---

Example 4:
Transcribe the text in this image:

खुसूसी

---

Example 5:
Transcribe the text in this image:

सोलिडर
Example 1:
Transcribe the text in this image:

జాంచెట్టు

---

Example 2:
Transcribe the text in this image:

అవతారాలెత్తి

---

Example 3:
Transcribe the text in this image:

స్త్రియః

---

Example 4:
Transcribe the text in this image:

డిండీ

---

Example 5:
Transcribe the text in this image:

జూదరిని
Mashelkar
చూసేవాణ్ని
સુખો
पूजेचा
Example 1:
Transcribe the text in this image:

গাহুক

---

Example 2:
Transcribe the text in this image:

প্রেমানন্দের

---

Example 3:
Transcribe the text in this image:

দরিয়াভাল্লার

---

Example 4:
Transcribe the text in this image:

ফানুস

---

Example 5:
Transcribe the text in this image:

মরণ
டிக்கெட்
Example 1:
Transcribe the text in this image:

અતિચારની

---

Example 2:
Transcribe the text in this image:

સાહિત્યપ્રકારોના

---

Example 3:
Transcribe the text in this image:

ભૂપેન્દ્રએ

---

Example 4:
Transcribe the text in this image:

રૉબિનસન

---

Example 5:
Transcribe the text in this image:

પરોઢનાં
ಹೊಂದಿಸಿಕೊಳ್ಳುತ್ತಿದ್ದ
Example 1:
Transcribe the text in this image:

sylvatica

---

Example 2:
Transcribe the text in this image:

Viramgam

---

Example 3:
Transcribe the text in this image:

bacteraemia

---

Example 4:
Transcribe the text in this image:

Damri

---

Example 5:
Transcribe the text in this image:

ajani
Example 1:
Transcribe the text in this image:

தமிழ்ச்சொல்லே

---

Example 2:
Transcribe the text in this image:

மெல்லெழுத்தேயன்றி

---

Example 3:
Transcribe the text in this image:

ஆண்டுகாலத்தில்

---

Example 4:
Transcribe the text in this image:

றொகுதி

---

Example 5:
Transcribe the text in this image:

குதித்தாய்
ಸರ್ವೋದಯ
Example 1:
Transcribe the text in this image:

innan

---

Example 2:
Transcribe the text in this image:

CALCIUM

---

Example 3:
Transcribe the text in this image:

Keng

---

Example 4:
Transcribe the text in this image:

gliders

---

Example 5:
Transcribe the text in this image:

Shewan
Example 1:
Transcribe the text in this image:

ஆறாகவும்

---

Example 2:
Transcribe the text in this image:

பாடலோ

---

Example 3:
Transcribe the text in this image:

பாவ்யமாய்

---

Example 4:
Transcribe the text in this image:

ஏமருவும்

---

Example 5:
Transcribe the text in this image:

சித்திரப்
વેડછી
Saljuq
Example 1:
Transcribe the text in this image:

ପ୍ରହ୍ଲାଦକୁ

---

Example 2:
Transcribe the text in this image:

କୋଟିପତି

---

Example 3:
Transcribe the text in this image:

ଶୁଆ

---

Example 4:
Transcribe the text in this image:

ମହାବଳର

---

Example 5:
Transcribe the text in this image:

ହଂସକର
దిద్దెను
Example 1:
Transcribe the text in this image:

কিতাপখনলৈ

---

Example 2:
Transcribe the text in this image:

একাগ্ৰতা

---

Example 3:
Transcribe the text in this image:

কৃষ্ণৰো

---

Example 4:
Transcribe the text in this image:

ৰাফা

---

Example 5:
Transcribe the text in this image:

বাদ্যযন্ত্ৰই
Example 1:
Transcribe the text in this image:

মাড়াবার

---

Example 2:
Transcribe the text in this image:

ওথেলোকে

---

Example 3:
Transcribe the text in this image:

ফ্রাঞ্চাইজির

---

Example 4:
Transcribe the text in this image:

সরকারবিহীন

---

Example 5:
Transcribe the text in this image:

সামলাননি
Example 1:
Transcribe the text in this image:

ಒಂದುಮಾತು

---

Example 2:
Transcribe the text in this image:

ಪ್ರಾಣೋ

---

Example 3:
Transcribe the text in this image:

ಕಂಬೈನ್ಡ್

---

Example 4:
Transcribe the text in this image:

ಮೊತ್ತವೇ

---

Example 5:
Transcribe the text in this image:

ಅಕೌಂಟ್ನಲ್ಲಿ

Work required
With every line intact, reproduce the listing verbatim.

Worked solution
---

Example 4:
Transcribe the text in this image:

खुसूसी

---

Example 5:
Transcribe the text in this image:

सोलिडर
Example 1:
Transcribe the text in this image:

జాంచెట్టు

---

Example 2:
Transcribe the text in this image:

అవతారాలెత్తి

---

Example 3:
Transcribe the text in this image:

స్త్రియః

---

Example 4:
Transcribe the text in this image:

డిండీ

---

Example 5:
Transcribe the text in this image:

జూదరిని
Mashelkar
చూసేవాణ్ని
સુખો
पूजेचा
Example 1:
Transcribe the text in this image:

গাহুক

---

Example 2:
Transcribe the text in this image:

প্রেমানন্দের

---

Example 3:
Transcribe the text in this image:

দরিয়াভাল্লার

---

Example 4:
Transcribe the text in this image:

ফানুস

---

Example 5:
Transcribe the text in this image:

মরণ
டிக்கெட்
Example 1:
Transcribe the text in this image:

અતિચારની

---

Example 2:
Transcribe the text in this image:

સાહિત્યપ્રકારોના

---

Example 3:
Transcribe the text in this image:

ભૂપેન્દ્રએ

---

Example 4:
Transcribe the text in this image:

રૉબિનસન

---

Example 5:
Transcribe the text in this image:

પરોઢનાં
ಹೊಂದಿಸಿಕೊಳ್ಳುತ್ತಿದ್ದ
Example 1:
Transcribe the text in this image:

sylvatica

---

Example 2:
Transcribe the text in this image:

Viramgam

---

Example 3:
Transcribe the text in this image:

bacteraemia

---

Example 4:
Transcribe the text in this image:

Damri

---

Example 5:
Transcribe the text in this image:

ajani
Example 1:
Transcribe the text in this image:

தமிழ்ச்சொல்லே

---

Example 2:
Transcribe the text in this image:

மெல்லெழுத்தேயன்றி

---

Example 3:
Transcribe the text in this image:

ஆண்டுகாலத்தில்

---

Example 4:
Transcribe the text in this image:

றொகுதி

---

Example 5:
Transcribe the text in this image:

குதித்தாய்
ಸರ್ವೋದಯ
Example 1:
Transcribe the text in this image:

innan

---

Example 2:
Transcribe the text in this image:

CALCIUM

---

Example 3:
Transcribe the text in this image:

Keng

---

Example 4:
Transcribe the text in this image:

gliders

---

Example 5:
Transcribe the text in this image:

Shewan
Example 1:
Transcribe the text in this image:

ஆறாகவும்

---

Example 2:
Transcribe the text in this image:

பாடலோ

---

Example 3:
Transcribe the text in this image:

பாவ்யமாய்

---

Example 4:
Transcribe the text in this image:

ஏமருவும்

---

Example 5:
Transcribe the text in this image:

சித்திரப்
વેડછી
Saljuq
Example 1:
Transcribe the text in this image:

ପ୍ରହ୍ଲାଦକୁ

---

Example 2:
Transcribe the text in this image:

କୋଟିପତି

---

Example 3:
Transcribe the text in this image:

ଶୁଆ

---

Example 4:
Transcribe the text in this image:

ମହାବଳର

---

Example 5:
Transcribe the text in this image:

ହଂସକର
దిద్దెను
Example 1:
Transcribe the text in this image:

কিতাপখনলৈ

---

Example 2:
Transcribe the text in this image:

একাগ্ৰতা

---

Example 3:
Transcribe the text in this image:

কৃষ্ণৰো

---

Example 4:
Transcribe the text in this image:

ৰাফা

---

Example 5:
Transcribe the text in this image:

বাদ্যযন্ত্ৰই
Example 1:
Transcribe the text in this image:

মাড়াবার

---

Example 2:
Transcribe the text in this image:

ওথেলোকে

---

Example 3:
Transcribe the text in this image:

ফ্রাঞ্চাইজির

---

Example 4:
Transcribe the text in this image:

সরকারবিহীন

---

Example 5:
Transcribe the text in this image:

সামলাননি
Example 1:
Transcribe the text in this image:

ಒಂದುಮಾತು

---

Example 2:
Transcribe the text in this image:

ಪ್ರಾಣೋ

---

Example 3:
Transcribe the text in this image:

ಕಂಬೈನ್ಡ್

---

Example 4:
Transcribe the text in this image:

ಮೊತ್ತವೇ

---

Example 5:
Transcribe the text in this image:

ಅಕೌಂಟ್ನಲ್ಲಿ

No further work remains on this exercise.